If you need to mangle your input before executing a parallelized command on it, things start to get tricky.

BLUF: parallel #

The solution I ended up with used parallel, but it was way more difficult than it should have been.

parallel -j10  --link buku --nostdin -a ::: $(<.surf/bookmarks cut -f1) ::: $(<.surf/bookmarks cut -f3 | tr ' \n' ',\0' | xargs -0 -i echo x,{})

What I’m doing here is using parallel’s argument mixing. The ::: $(<.surf/bookmarks ...) is the first argument list; the second ::: $(...) makes the second list. The --link argument tells parallel to take one item from the first, and one item from the second, and run the command with them. Without --link, parallel will run the command with every permutation of the two lists, which is pretty cool, but not what I was looking for.

I had to make sure the second list never had any empty lines, though; frequently, the third column was missing in the input, so the echo X,{} ensures there’s always something for parallel to consume from the second list.

It took me obscenely long to figure this out; I may have been able to do something with bash -c, and split the line up in the command; this may have worked:

parallel -j10 bash -c 'buku --nostdin -a $(echo $1 | cut -f1) $(echo $1 | cut -f3)' :::: .surf/bookmarks

moreutils-parallel #

I didn’t play with this too much; I got stuck pretty quick with how to break the arguments apart and focused on parallel. However, in retrospect the bash -c trick might work with this.

xargs #

This was the most disappointing. First, the fact that xargs even has a -P option surprised me, but xargs behaved in odd ways, handling input differently depending on whether I used the -P flag or not. It was xargs that led me to the bash -c trick, but then I failed to get it working; arguments and lines would get swallowed, or inexplicably multiple lines would get joined together. I did spend some time on it, because the fewer tools I have to remember the better, but I never did get it working.

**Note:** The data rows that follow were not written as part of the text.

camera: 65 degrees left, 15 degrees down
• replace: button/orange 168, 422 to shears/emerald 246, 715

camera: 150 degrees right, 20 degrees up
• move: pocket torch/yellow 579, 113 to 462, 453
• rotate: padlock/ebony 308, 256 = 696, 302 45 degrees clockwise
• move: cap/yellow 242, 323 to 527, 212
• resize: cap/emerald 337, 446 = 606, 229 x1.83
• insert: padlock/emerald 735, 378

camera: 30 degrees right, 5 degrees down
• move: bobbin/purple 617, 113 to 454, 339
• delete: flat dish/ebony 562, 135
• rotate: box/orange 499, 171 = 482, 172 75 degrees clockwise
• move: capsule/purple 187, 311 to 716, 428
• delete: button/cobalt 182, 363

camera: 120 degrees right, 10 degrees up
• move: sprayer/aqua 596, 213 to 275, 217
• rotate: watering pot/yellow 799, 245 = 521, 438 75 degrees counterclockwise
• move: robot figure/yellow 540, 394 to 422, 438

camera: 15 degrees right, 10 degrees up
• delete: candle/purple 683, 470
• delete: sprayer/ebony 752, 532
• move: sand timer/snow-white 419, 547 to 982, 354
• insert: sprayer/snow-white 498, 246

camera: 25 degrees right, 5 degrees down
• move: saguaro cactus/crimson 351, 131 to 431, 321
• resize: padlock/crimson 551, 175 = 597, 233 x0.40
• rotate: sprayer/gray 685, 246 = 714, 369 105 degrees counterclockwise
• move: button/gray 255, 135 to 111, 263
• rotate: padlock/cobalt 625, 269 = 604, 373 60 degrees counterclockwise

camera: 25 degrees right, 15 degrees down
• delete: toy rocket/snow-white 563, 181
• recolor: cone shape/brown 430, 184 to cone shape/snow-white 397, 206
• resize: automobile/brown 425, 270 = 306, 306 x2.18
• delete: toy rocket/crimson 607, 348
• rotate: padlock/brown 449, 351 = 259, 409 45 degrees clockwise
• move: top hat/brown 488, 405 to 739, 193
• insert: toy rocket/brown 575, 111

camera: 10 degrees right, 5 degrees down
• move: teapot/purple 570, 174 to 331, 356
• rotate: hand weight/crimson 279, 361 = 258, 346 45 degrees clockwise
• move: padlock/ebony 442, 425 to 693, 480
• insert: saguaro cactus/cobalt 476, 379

The point I’d start with if I come back to this is (again, I emphasize that it doesn’t work):

<.surf/bookmarks cut -f1,3  --output-delimiter ' ' | tr '\n' '\0' | xargs -0 -L1 -P10 bash -c 'buku --nostdin -a $(echo $1 | cut -f1) $(echo $1 | cut -f3)'

Summary #

The most important thing I learned from this is that I spent way, way too long trying to figure this out. I could have hacked a solution together in Go in under a half-hour, and while there’s value to learning CLI tricks, I have other ways I’d rather spend my time.